Just a couple of days ago, I busted ninth place in the WPT Shooting Star tournament at the Bay 101 Casino in San Jose. What’s there to be upset about? I mean really! I made some money … I had a lot of fun … and I beat out 634 other players … so why is it that I was in so much pain when I busted? Had I busted two days earlier and made no money back, I would be in no pain. Doesn’t that just sound ridiculous?! But it is what it is. That’s poker, and that’s the game we have chosen to play.
Bay 101 Casino is where I literally started playing poker about 14 years ago. Man where did the time go?! Marko Trapani was a good buddy of mine. He was the visionary behind Bay 101 and he and I had become pretty close in the early days of my career. I remember when I was just a young buck starting out. He took a particular liking to me and we used to have lunch in his office and talk old poker stories. I remember sitting in his office dreaming of being a shooting star in this tournament. Marko was the owner and operator of the Bay 101 Casino and he single-handedly had the idea of the bounty shooting star tournament. It is a great concept. Each table starts with one poker “star” and there is a hefty bounty on them if you bust them. Unfortunately for all of us, Marko passed away a few years ago. He is missed by all. And this year, I really wanted to win my own bounty!

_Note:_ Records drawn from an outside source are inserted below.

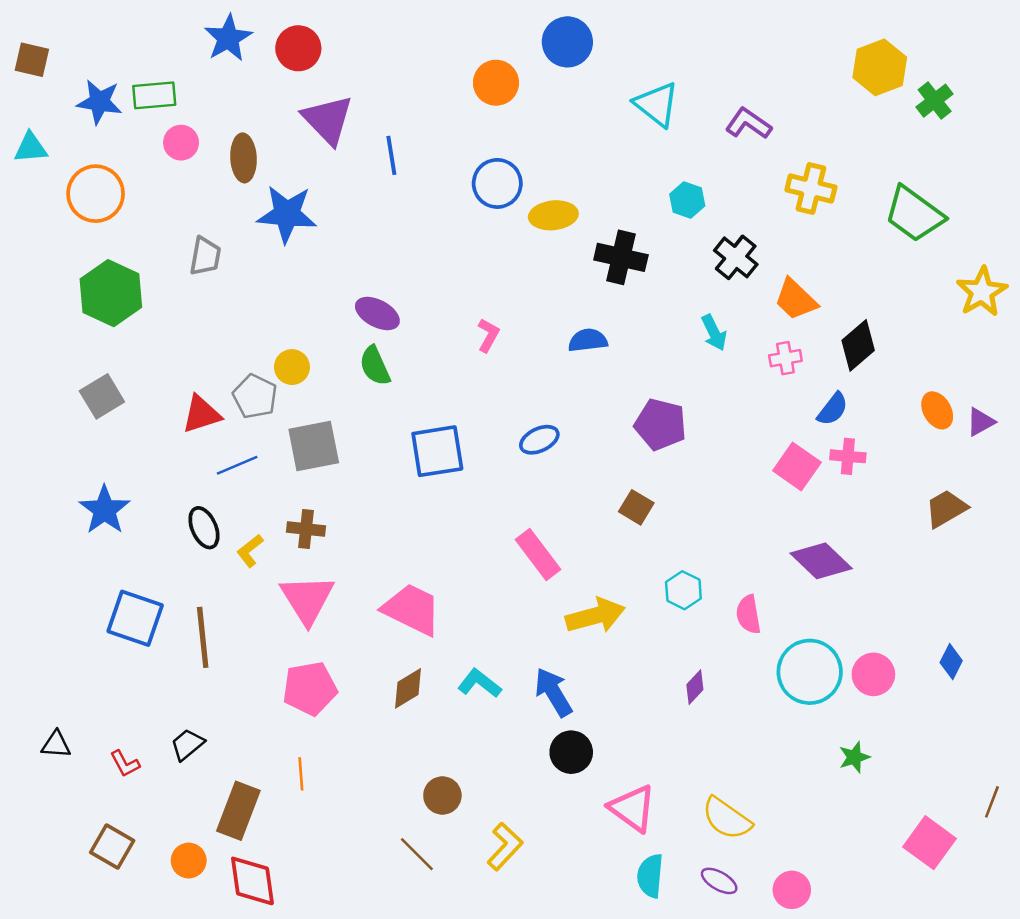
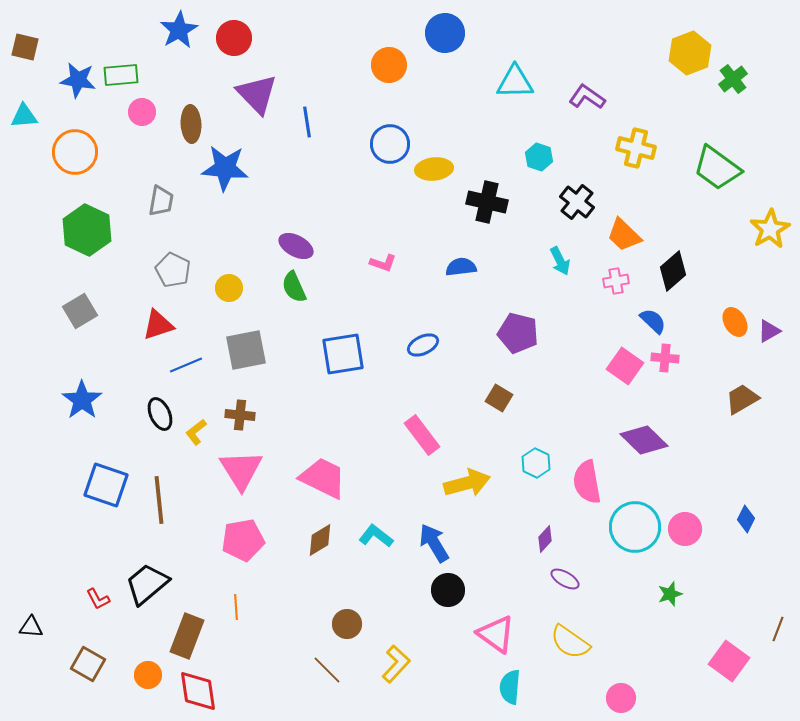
cyan triangle: (657, 104) -> (515, 82), turned -39
pink L-shape: (488, 335) -> (383, 263), turned 80
gray pentagon: (255, 396) -> (173, 270), moved
blue semicircle: (833, 409) -> (653, 321), turned -84
pink semicircle: (748, 614) -> (587, 482), size x1.4
black triangle: (56, 744) -> (31, 627), moved
black trapezoid: (187, 744) -> (147, 584), size x1.6
purple ellipse: (719, 881) -> (565, 579), moved

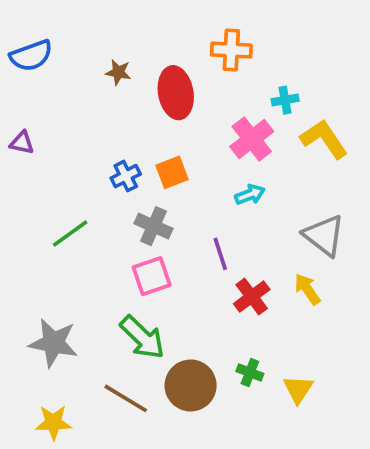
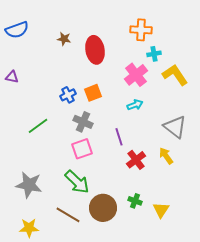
orange cross: (231, 50) -> (141, 30), moved

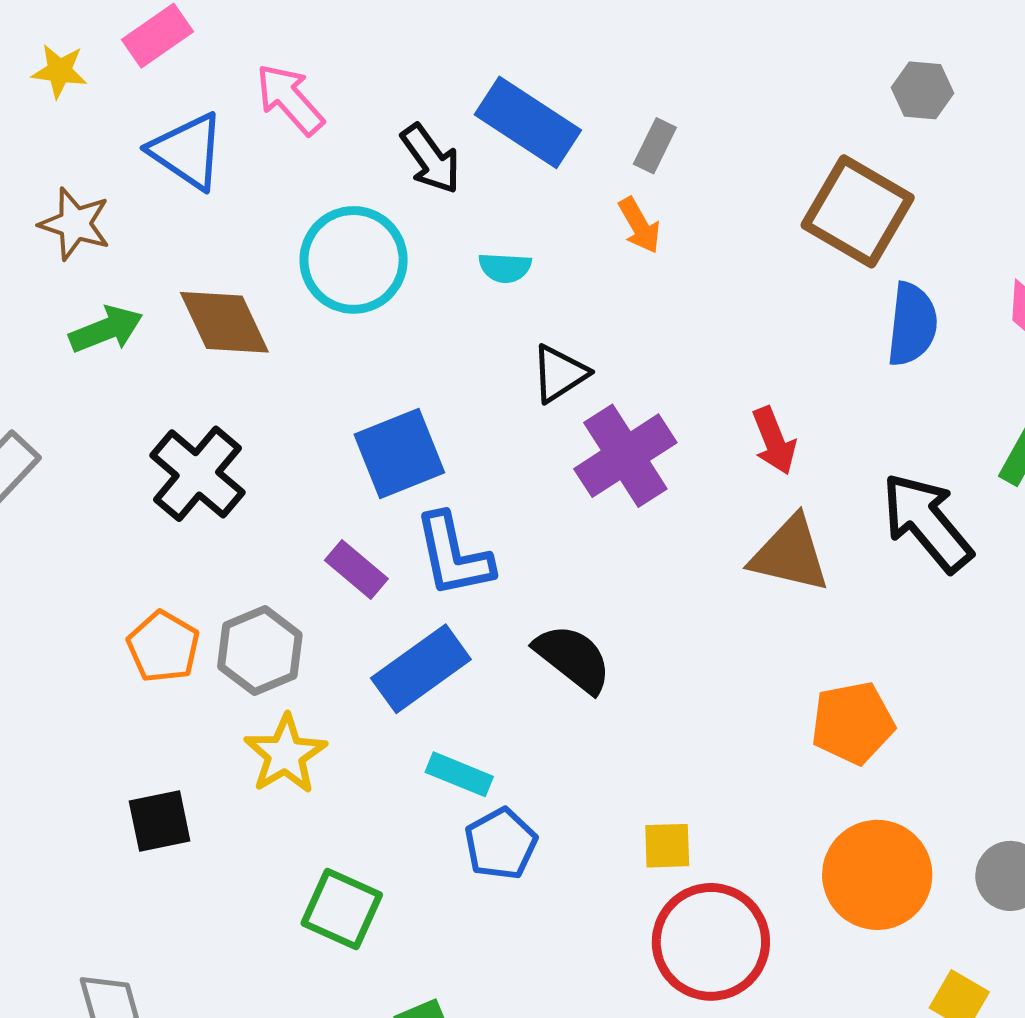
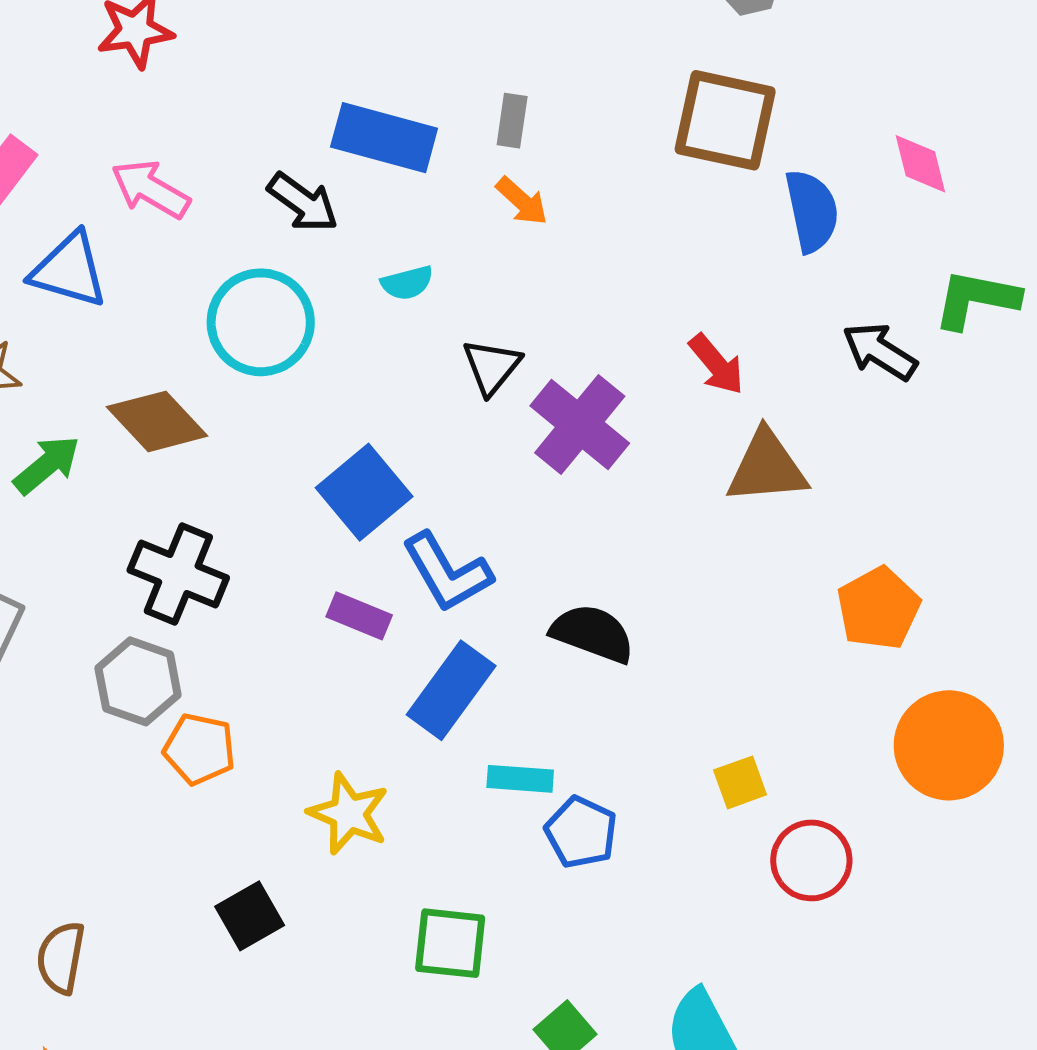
black arrow: (927, 522) -> (880, 351), moved, size x0.7
gray hexagon: (260, 651) -> (138, 681), moved
red circle: (711, 942) -> (811, 860), size x0.7

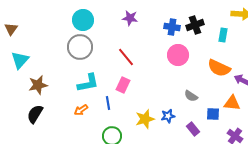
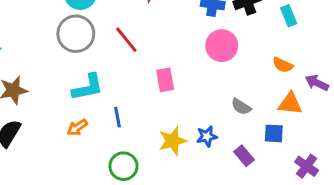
cyan rectangle: (223, 35) -> (289, 16), turned -32
red line: (126, 57) -> (126, 40), moved
orange semicircle: (219, 68) -> (283, 65), size x0.6
pink rectangle: (123, 85) -> (165, 80), moved, turned -35
orange triangle: (232, 103) -> (290, 104), moved

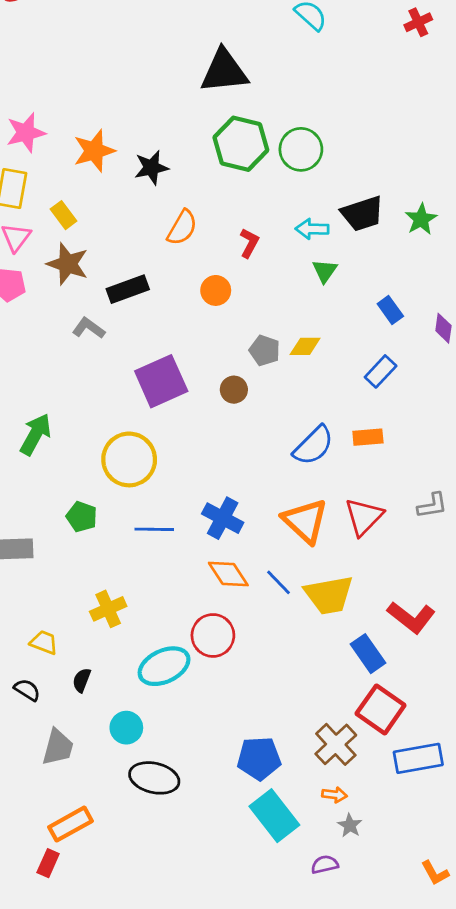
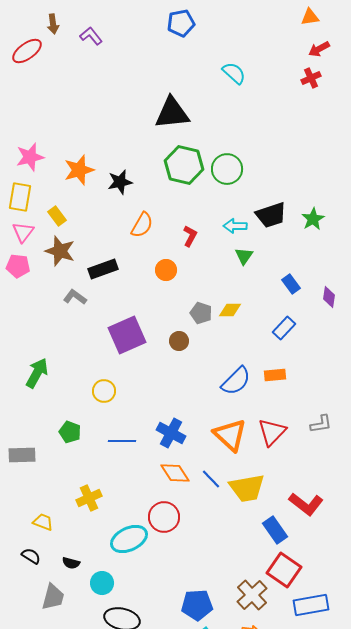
yellow circle: (129, 459) -> (104, 391), size x0.6
black semicircle: (82, 680) -> (71, 563), moved, turned -96

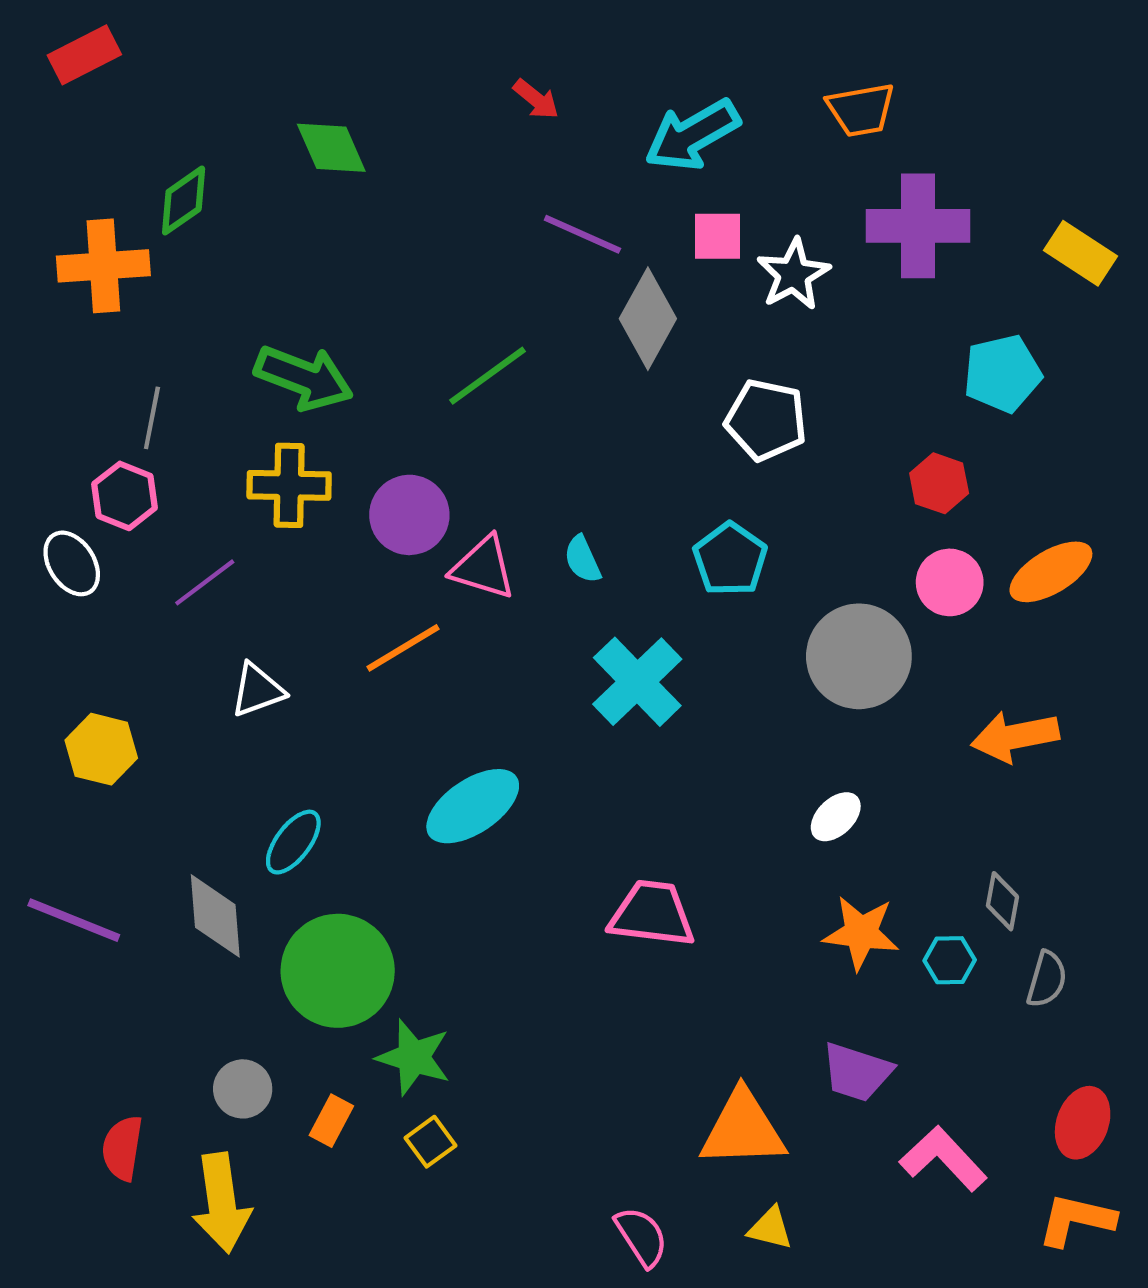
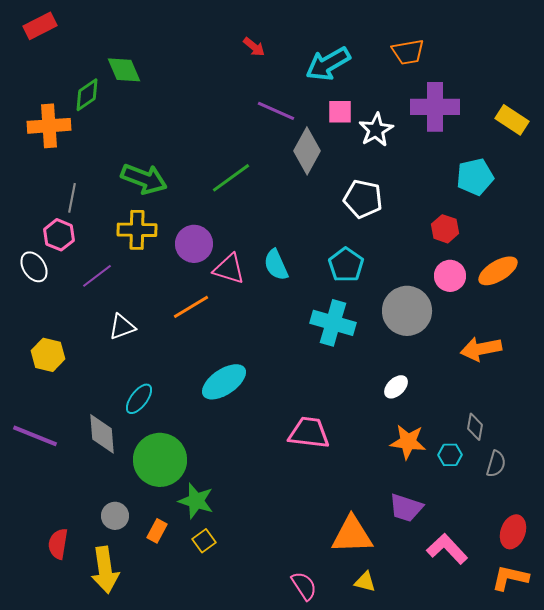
green diamond: (331, 148) -> (124, 70), moved
cyan semicircle: (582, 559) -> (276, 265), size x1.4
cyan cross: (637, 682) -> (333, 323), moved, turned -30

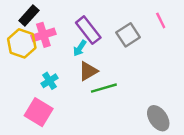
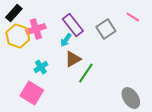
black rectangle: (29, 16) -> (14, 13), moved
pink line: (161, 20) -> (133, 17), turned -32
green line: (104, 88) -> (86, 73), turned -40

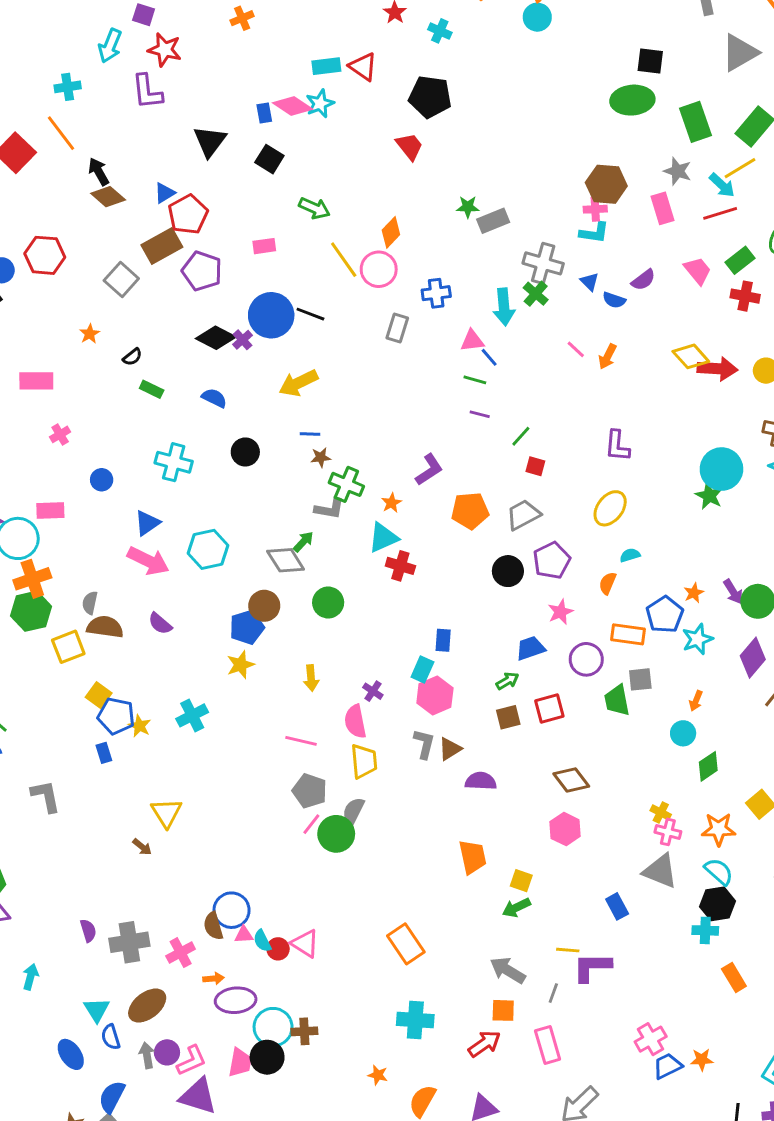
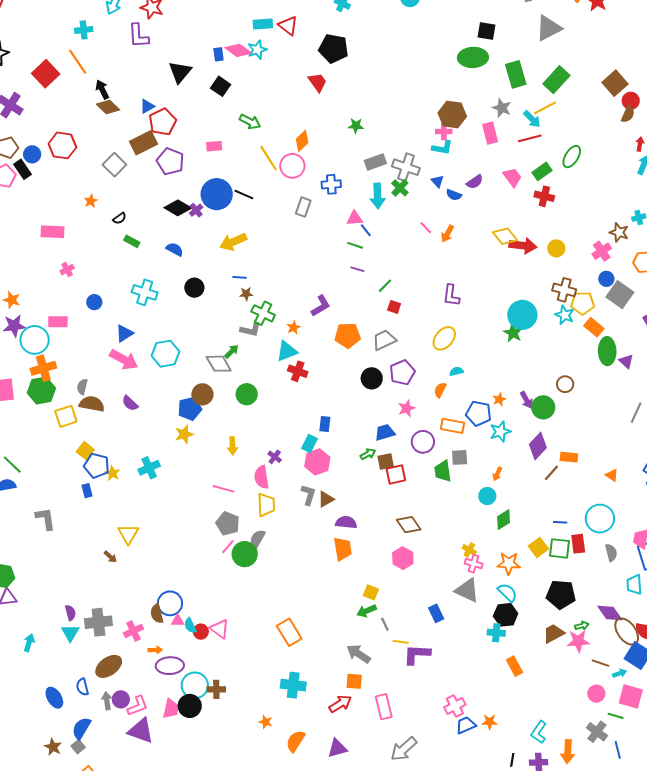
gray rectangle: (493, 221) -> (375, 162), moved
blue pentagon: (665, 615) -> (478, 413), turned -30
brown square: (508, 717) -> (386, 461), moved
orange trapezoid: (473, 857) -> (343, 549), moved
gray line: (553, 993) -> (385, 624), moved, turned -48
cyan triangle: (97, 1010) -> (70, 633), moved

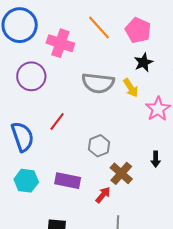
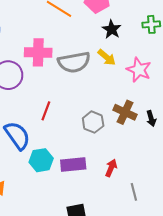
pink cross: (60, 43) -> (38, 52), moved
brown cross: (121, 173) -> (125, 112), moved
cyan hexagon: (26, 181) -> (41, 160), moved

The question is had I actually won my own bounty what would I do with it? Give it to someone close to me? Perhaps I save it and give to my kid. It was a rather cool Olympic medal-ish type of gold-colored medal. But the funny thing is it wouldn’t mean anything to anybody else but me. The actual essence of the medal only means something to me. The gift of it is meaningful but only if the person receiving it understands completely what it meant to me that I would have been able to not allow ANYBODY in the entire tournament to bust me.
Speaking of prizes … I have worn the One Drop bracelet only one time and it was on the night I won it. It is now and forever my father’s. My question is — and please I would love your opinion if you see me in person — should I wear it at a couple of poker events? I will explain why I ask that question. Some might think it’s ridiculous and that absolutely I should wear it. What you might not know is that in the poker universe it is a bit tilting when someone wears their bracelet. I’ve always needled “that” guy. Now all of a sudden I am going to be “that” guy? I have had a lot of requests to see the bracelet. It was the very first platinum bracelet awarded. I want to wear it so people can see it. So my question to you is — IF I was to wear it at a poker tournament, would I be “that” guy?